■ The request:
Return each line in the material below that contains the word "collection". Case counts.

■ Data listing:
----

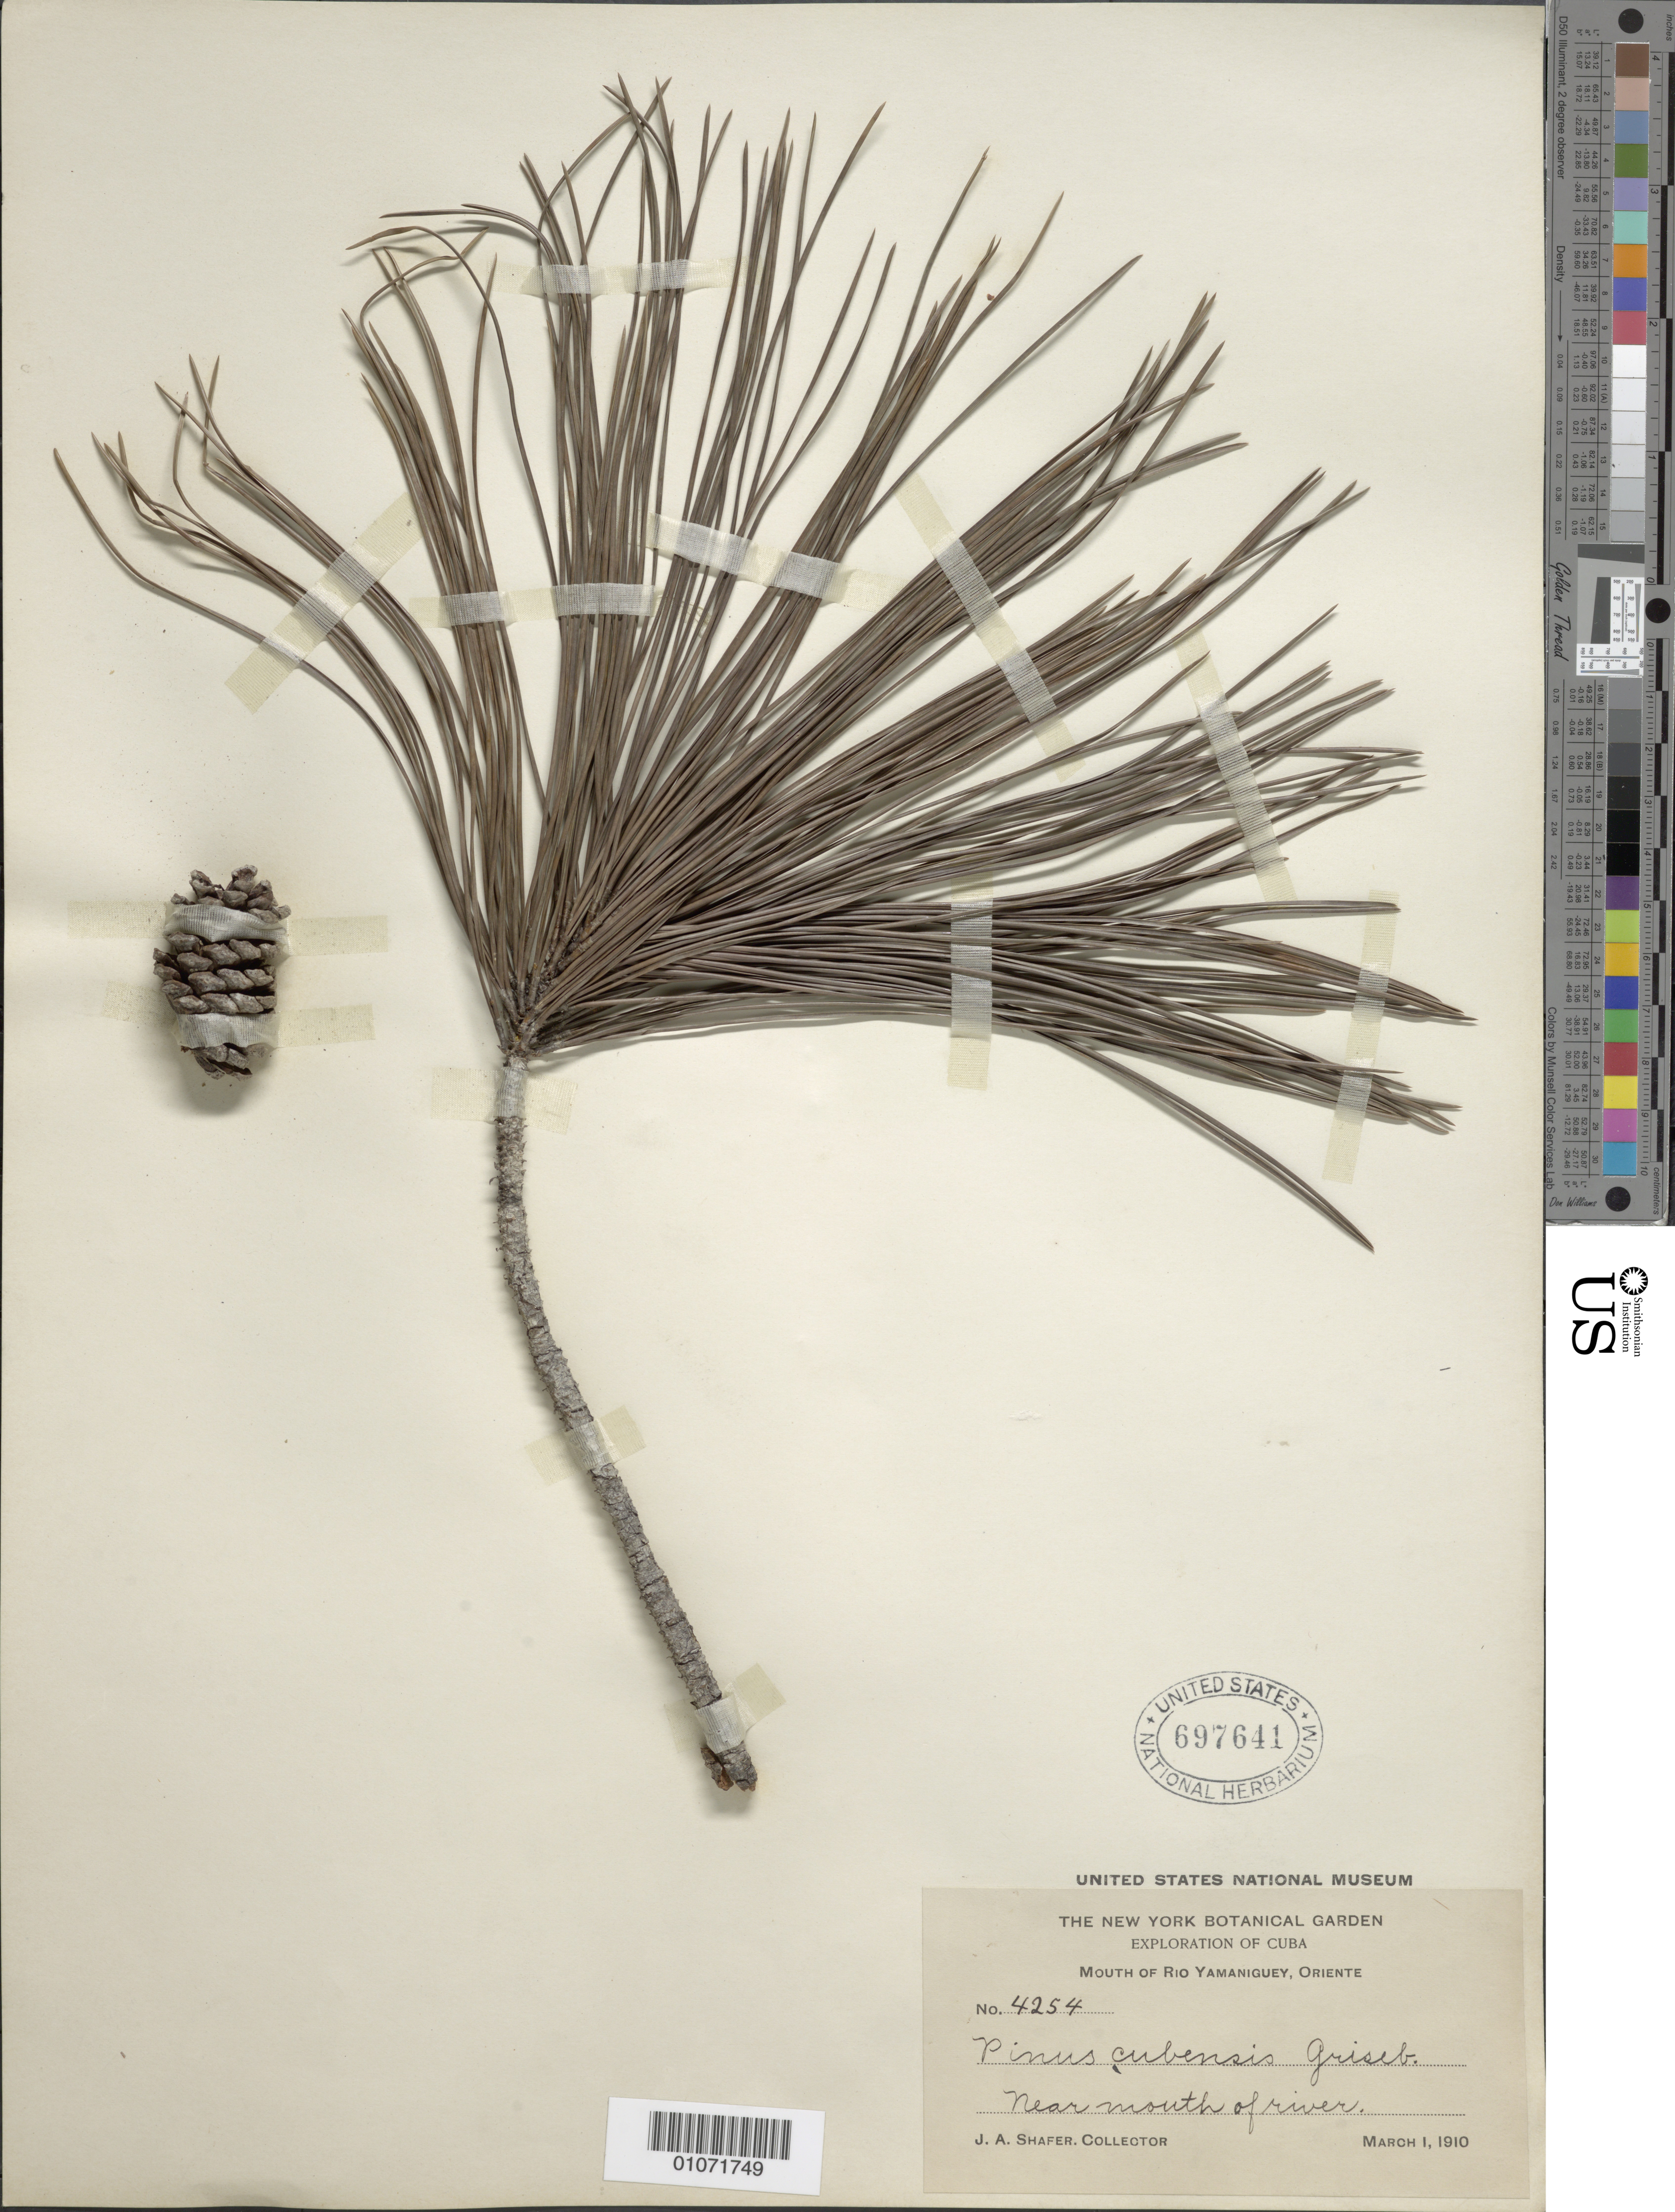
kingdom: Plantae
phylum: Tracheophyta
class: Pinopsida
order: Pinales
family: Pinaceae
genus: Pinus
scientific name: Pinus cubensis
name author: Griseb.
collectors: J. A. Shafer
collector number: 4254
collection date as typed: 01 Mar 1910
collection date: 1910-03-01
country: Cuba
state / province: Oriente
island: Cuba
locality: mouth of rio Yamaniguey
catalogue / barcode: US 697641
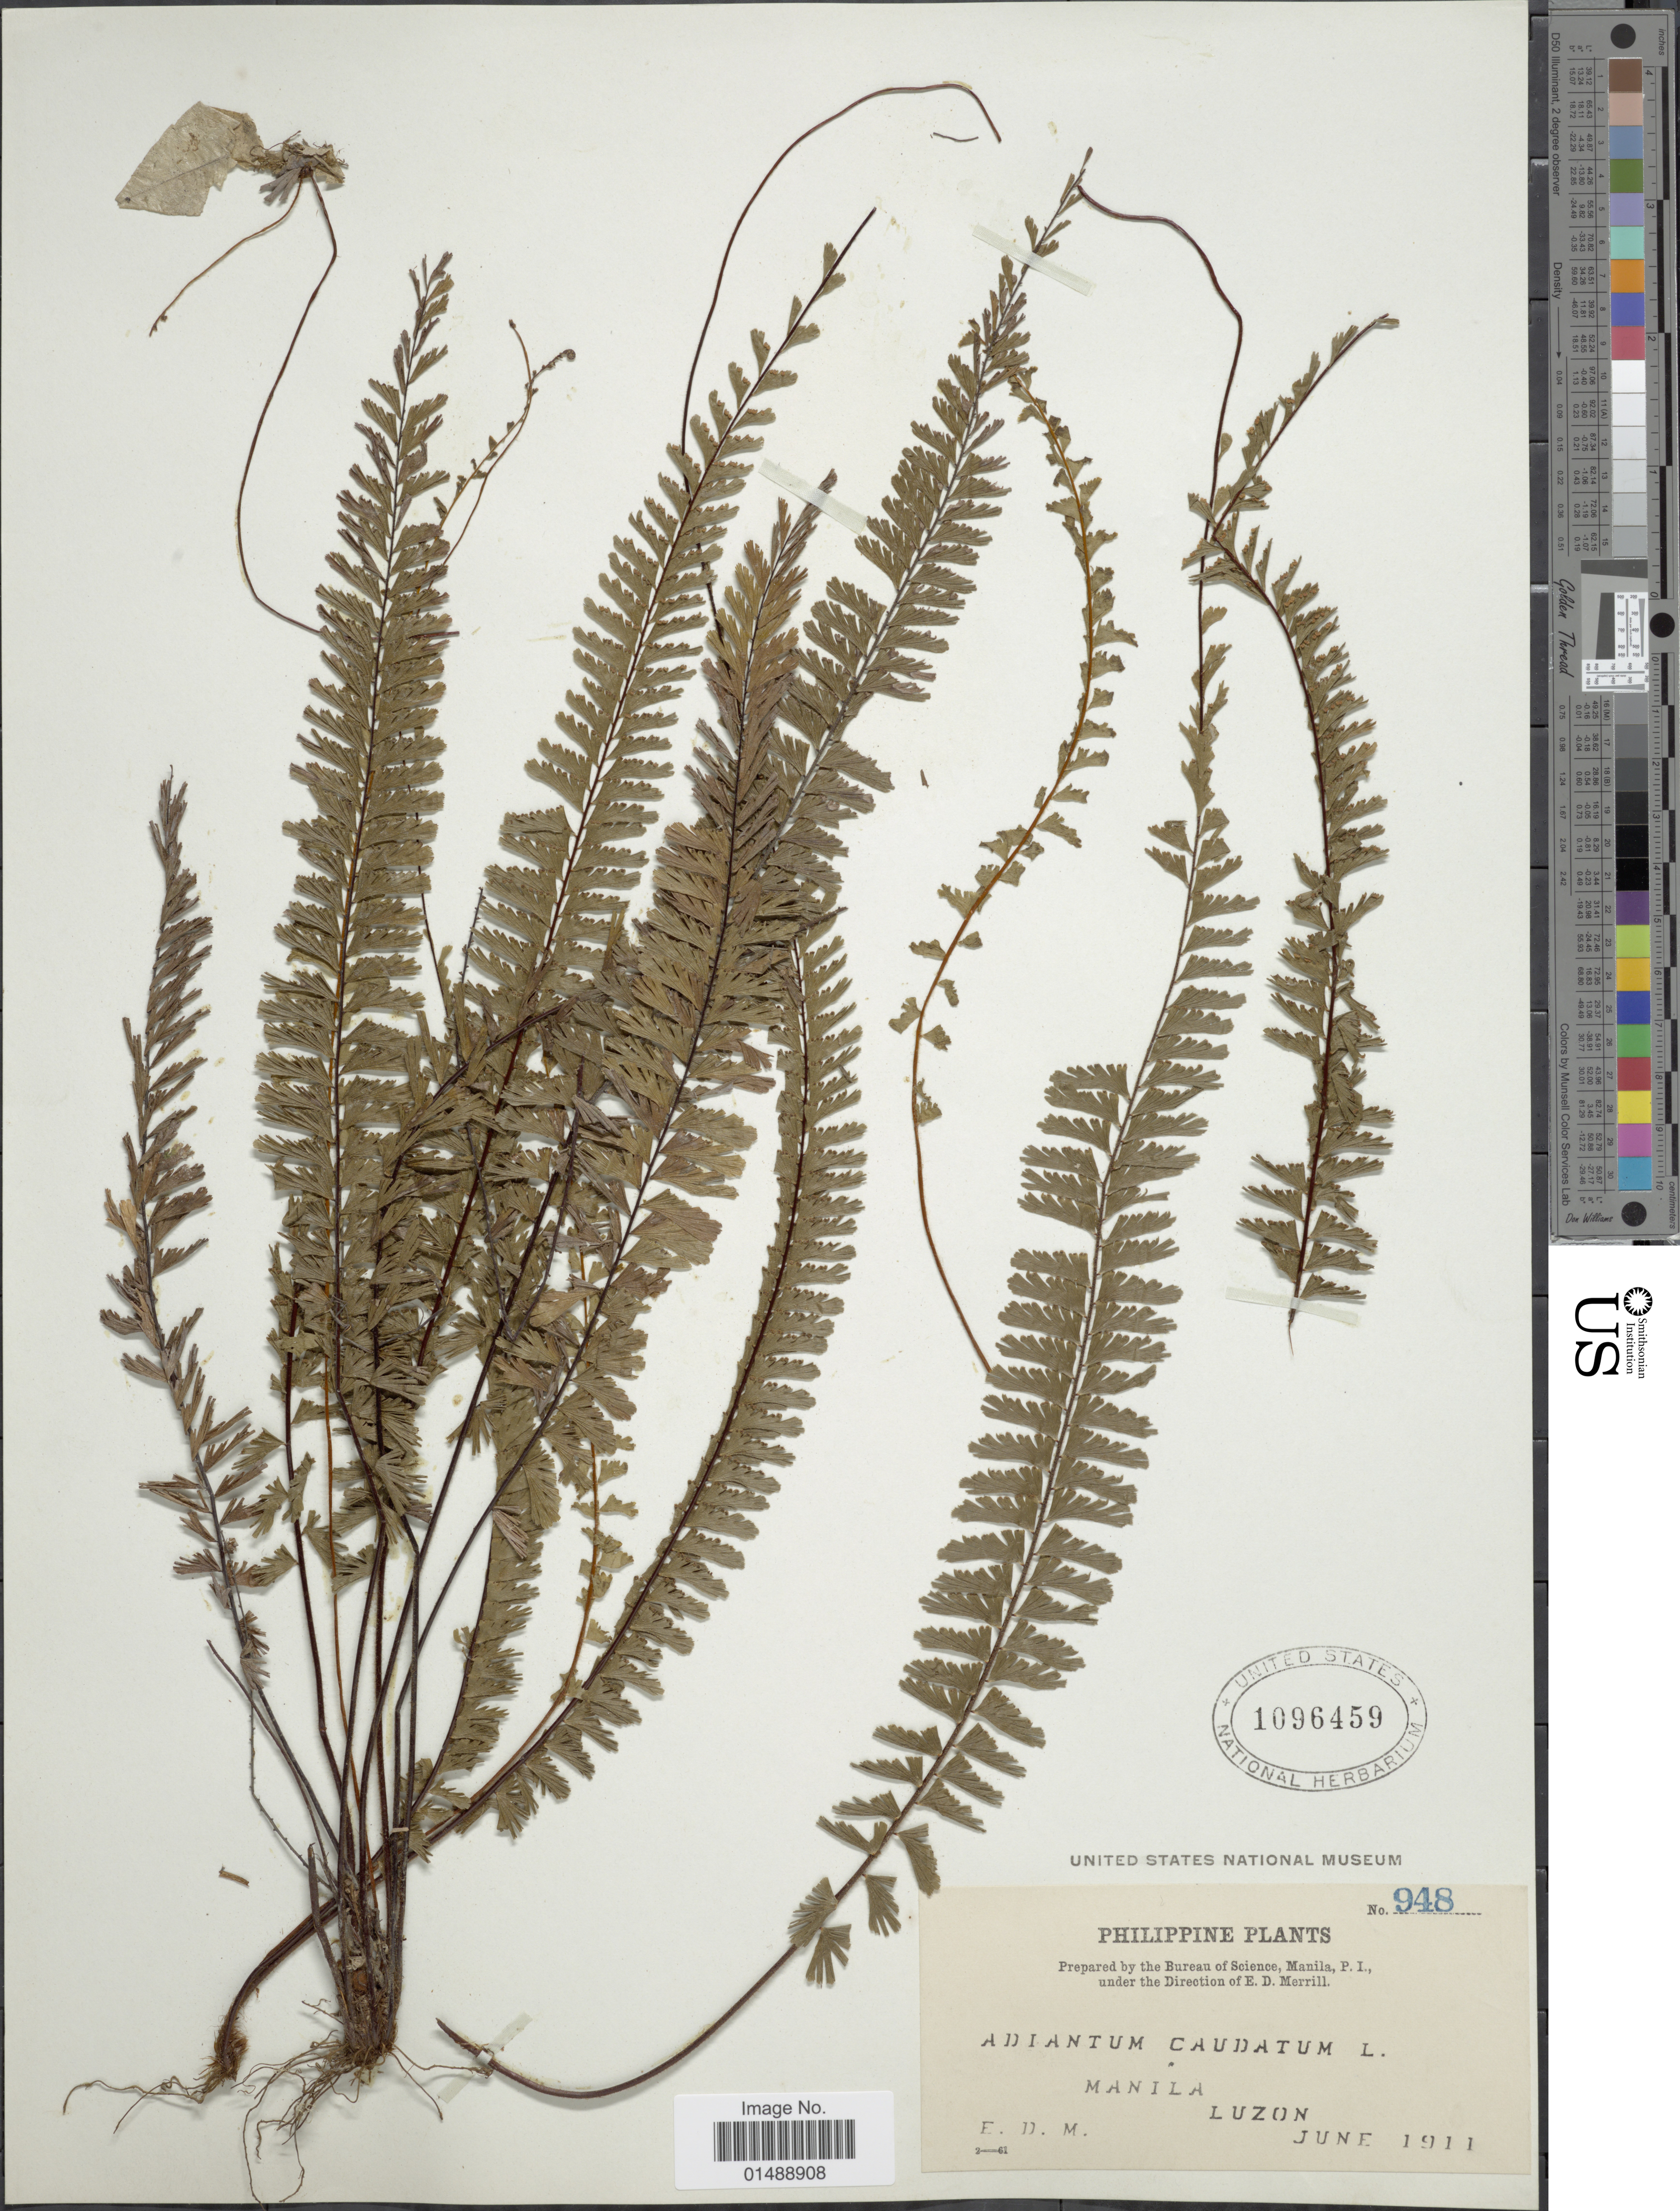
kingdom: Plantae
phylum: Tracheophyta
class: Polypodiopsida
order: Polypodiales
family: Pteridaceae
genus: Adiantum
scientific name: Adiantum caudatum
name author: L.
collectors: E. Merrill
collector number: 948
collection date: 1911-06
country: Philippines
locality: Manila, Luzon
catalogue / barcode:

----

■ Task answer:
collection date as typed: 01 Mar 1910
collection date: 1910-03-01
collection date: 1911-06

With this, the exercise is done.